REVIEW FRIDAY: The fascinating world of Michael Joll’s Inspector Masters

BOOK REVIEW BY NANCY KAY CLARK, CL editor & publisher

I’M SUCKED right into Michael Joll’s new who-done-it short story collection Persons of Interest: Inspector Masters Investigates [Middle Road Publishers 2019] right away for two reasons.

The first story, “Death by his own Hands” is an fascinating conclusion to another of Joll’s stories, “In Singapore” (found in the short story anthology Our Plan to Save the World) which ended with a break up, the theft of a gun and the possibility that a young aimless piano player would end up being shot. “Death by his own Hands” reveals what really happened. I suspect Joll’s creative muse wouldn’t let him rest until he figured out the fate of that young man, and so Inspector Masters was born.

Masters’ world also drew me in. This collection of connected short stories is set in rough chronological order between 1924 and 1943. The stories follow the cases and career of British middle-class Masters, veteran of the Great War, during his stint as a colonial police officer in Malaya (present day Malaysia and Singapore). British colonial life in this far-flung backwater of the Empire is laid out before us in all its racial and class divides. It’s very messy — from a boss who insists that only natives (i.e., non-whites) commit crimes to upper class Brits looking down their noses at Masters to feckless young men psychologically scarred from the Great War. And, always, there’s a beautiful — but unattainable — woman who catches Masters’ eye.

This murkiness allows for not-so-clear-cut villains and solutions to crime cases that do not always result in an arrest and conviction, but somehow come to a satisfying conclusion. Masters does not always follow the letter of the law, but his basic decency shines through regardless.

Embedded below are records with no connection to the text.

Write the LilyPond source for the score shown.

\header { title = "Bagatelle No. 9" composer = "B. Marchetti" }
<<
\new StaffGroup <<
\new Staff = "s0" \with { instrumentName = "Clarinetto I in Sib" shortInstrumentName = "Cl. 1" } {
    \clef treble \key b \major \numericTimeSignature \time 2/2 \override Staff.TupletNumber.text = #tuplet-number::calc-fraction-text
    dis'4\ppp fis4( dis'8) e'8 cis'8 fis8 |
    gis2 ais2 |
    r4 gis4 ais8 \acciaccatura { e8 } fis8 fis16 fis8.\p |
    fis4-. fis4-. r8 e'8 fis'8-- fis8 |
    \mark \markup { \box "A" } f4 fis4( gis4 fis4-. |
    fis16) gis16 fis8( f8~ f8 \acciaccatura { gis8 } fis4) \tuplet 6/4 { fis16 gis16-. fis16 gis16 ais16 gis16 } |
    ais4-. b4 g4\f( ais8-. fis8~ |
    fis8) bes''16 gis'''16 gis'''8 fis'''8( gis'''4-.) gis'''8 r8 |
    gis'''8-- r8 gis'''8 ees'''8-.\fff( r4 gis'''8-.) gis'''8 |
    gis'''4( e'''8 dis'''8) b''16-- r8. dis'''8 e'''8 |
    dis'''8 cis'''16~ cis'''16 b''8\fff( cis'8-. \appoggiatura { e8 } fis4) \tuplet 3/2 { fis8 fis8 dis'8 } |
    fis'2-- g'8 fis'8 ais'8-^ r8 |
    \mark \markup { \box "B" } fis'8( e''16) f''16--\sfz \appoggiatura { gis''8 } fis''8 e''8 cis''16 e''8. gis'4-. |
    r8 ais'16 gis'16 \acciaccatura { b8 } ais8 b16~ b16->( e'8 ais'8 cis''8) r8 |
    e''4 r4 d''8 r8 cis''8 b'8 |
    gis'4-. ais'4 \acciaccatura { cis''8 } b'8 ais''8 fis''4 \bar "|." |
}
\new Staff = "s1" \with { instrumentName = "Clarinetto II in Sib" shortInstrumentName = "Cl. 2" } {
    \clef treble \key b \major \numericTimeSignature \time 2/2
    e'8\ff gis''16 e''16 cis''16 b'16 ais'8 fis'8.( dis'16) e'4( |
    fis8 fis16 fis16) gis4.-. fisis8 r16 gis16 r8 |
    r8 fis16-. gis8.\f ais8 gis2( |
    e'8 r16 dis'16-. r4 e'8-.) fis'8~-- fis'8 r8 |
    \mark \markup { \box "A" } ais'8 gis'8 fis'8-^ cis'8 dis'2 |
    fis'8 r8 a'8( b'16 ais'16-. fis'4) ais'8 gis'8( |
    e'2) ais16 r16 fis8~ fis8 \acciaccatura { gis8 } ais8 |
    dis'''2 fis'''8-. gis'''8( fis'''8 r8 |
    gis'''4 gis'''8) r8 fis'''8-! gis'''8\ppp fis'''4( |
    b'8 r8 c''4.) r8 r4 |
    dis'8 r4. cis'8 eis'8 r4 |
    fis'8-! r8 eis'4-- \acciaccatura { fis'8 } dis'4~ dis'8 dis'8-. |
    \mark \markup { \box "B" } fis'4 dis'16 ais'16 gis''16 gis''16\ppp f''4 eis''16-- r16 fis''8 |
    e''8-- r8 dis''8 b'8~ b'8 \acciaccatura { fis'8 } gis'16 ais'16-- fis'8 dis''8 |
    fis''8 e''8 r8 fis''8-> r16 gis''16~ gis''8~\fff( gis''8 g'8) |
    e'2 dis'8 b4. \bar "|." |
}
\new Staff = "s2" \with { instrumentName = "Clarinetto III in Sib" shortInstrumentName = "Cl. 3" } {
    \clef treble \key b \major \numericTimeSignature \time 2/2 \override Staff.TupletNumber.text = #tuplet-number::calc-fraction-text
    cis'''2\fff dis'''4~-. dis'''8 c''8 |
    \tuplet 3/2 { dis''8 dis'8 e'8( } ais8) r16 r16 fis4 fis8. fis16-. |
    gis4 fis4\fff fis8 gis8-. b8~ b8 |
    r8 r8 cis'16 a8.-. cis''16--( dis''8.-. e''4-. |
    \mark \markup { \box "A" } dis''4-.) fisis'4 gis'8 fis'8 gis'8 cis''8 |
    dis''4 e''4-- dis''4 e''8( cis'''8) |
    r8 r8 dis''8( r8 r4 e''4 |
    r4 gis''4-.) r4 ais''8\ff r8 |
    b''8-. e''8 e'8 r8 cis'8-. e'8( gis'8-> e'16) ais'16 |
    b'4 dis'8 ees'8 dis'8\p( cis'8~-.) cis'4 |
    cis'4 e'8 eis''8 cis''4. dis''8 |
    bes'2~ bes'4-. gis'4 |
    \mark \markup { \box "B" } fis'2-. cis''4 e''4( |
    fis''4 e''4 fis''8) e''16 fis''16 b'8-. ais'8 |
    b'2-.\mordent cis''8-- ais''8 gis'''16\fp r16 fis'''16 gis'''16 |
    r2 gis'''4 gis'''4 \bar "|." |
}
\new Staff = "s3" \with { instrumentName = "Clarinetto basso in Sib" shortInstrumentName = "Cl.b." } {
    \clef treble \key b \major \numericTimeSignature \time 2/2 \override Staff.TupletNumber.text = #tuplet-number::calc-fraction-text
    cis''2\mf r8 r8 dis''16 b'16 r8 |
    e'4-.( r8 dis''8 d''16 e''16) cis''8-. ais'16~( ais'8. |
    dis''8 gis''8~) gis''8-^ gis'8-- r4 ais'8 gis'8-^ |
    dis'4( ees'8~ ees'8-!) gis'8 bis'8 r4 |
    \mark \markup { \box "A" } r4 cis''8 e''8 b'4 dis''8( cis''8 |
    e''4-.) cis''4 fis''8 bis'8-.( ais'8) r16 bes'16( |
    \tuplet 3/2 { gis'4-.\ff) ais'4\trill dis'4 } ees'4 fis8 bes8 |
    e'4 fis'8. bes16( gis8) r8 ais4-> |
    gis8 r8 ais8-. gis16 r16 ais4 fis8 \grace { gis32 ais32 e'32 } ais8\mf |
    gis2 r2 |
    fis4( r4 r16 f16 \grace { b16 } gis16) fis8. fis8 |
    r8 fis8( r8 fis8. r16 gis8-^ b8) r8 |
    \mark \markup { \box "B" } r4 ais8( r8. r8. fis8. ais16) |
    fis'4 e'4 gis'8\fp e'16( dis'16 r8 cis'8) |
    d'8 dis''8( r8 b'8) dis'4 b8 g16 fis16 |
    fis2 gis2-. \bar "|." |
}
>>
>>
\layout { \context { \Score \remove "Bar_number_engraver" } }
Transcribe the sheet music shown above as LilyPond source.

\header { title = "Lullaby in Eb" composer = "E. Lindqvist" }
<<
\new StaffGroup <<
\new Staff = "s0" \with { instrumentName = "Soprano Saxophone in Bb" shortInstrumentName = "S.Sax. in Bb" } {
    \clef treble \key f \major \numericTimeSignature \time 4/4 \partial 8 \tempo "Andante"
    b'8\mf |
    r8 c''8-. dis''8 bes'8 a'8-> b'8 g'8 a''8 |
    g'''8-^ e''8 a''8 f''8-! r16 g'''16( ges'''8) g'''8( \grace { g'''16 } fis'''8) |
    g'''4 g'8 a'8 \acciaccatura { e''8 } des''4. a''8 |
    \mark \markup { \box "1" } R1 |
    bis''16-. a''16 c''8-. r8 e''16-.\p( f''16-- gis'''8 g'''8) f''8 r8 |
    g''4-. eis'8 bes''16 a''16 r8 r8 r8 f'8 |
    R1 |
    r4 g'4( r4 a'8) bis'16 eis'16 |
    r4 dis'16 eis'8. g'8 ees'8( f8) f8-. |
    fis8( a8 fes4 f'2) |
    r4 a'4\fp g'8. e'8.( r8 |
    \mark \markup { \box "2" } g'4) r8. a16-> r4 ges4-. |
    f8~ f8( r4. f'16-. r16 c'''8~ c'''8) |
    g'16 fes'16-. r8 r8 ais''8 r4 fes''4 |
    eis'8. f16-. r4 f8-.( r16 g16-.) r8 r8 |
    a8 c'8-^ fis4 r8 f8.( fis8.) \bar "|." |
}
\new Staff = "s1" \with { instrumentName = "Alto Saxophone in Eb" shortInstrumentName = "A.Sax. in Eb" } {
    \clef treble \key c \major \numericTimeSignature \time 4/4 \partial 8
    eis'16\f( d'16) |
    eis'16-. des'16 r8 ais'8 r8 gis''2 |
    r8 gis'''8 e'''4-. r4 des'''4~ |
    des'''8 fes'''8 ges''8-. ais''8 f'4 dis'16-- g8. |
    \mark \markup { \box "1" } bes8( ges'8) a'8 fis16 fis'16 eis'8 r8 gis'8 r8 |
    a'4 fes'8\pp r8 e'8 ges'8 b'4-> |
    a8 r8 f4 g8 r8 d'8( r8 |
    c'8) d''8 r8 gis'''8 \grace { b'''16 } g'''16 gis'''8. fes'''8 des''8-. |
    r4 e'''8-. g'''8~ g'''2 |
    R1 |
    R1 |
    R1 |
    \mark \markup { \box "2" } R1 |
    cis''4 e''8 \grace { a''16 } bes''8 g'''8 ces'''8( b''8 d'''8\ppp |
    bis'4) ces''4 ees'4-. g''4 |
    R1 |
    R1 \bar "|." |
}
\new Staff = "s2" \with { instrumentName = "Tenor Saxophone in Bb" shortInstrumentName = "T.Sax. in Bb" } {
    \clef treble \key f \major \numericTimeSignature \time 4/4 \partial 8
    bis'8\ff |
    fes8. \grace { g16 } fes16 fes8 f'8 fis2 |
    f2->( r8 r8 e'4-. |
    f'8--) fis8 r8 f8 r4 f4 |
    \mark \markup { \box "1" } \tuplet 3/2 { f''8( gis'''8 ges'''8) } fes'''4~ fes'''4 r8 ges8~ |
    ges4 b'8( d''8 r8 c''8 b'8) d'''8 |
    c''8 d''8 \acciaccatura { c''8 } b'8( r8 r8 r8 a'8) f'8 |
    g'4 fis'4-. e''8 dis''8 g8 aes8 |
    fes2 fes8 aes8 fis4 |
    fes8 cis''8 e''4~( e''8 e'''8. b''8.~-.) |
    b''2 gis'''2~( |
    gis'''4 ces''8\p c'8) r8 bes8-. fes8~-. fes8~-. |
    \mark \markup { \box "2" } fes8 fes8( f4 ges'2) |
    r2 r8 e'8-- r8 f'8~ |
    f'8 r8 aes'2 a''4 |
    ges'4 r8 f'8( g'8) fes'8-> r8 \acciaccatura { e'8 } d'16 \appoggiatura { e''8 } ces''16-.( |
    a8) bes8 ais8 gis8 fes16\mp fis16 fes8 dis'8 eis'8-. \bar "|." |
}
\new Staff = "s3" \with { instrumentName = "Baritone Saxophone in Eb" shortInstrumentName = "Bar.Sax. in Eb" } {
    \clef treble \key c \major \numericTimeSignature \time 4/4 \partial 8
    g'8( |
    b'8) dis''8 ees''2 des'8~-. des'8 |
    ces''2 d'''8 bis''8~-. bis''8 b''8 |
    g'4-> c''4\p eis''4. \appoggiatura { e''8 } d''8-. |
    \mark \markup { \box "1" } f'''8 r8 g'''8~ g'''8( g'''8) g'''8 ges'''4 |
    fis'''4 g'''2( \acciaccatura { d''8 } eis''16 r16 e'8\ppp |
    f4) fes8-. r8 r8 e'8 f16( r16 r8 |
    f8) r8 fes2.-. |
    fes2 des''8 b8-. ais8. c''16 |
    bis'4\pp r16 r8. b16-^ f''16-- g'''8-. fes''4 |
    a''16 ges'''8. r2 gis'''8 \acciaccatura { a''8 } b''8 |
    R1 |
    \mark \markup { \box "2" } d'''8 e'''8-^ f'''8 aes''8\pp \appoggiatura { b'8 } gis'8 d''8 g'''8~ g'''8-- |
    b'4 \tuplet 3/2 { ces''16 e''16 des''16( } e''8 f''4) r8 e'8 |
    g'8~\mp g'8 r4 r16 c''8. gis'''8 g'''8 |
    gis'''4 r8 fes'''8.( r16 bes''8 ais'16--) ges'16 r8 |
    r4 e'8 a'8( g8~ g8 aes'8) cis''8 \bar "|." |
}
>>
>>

Though I enjoyed these stories, I had two wishes when reading them.

Firstly, I wished that Masters wasn’t so stiff-upper-lip (even when falling in love). Hell, we aren’t even told Masters’ first name — a conceit perhaps borrowed from Colin Dexter’s Inspector Morse series? I don’t know what I’m supposed to get out of such a straightforward mostly non-personal narrator. Even when he’s describing his admiration for a good-looking woman, he’s so matter-of-fact that I was kept at a distance and so I felt I never got to know the man’s inner workings.

Secondly, I thought that some of the cases were two quickly and easily solved.

But these are small wishes for a book that was otherwise a great read.

3 comments
  1. Totally agree with your review, well almost. I too was totally drawn into the stories, the intrigue and the style of writing. However, I’m fine with him being a bit stiff and “upper crust.” Also, like that the reader doesn’t learn his first name. Mmn, another story coming.

  2. Thank you for your thoughtful review, Nancy.

    I agree, Basil Humphrey Masters, to give him his complete name, which goes some way towards explaining his reluctance ever to use either first name, is a bit straight-laced. So were so many of his generation (notwithstanding the morals clause in his service contract) and I wanted to push sex into the background as far as possible with little explicit or graphic. I kept the narrative in a more mid-twentieth century style to give the stories more linguistic atmosphere than if I had written in today’s snappy, almost breathless prose. This, I think, also adds to Masters’ reluctance to express himself and his feelings for other women as he might have done had he lived in today’s literary world. It doesn’t work for everyone.

    Basil Humphrey. So now the secret is out. And Inspector Morse’s first name is Endeavour.

    Thanks again.

  3. I think Endeavour is far worse than Basil!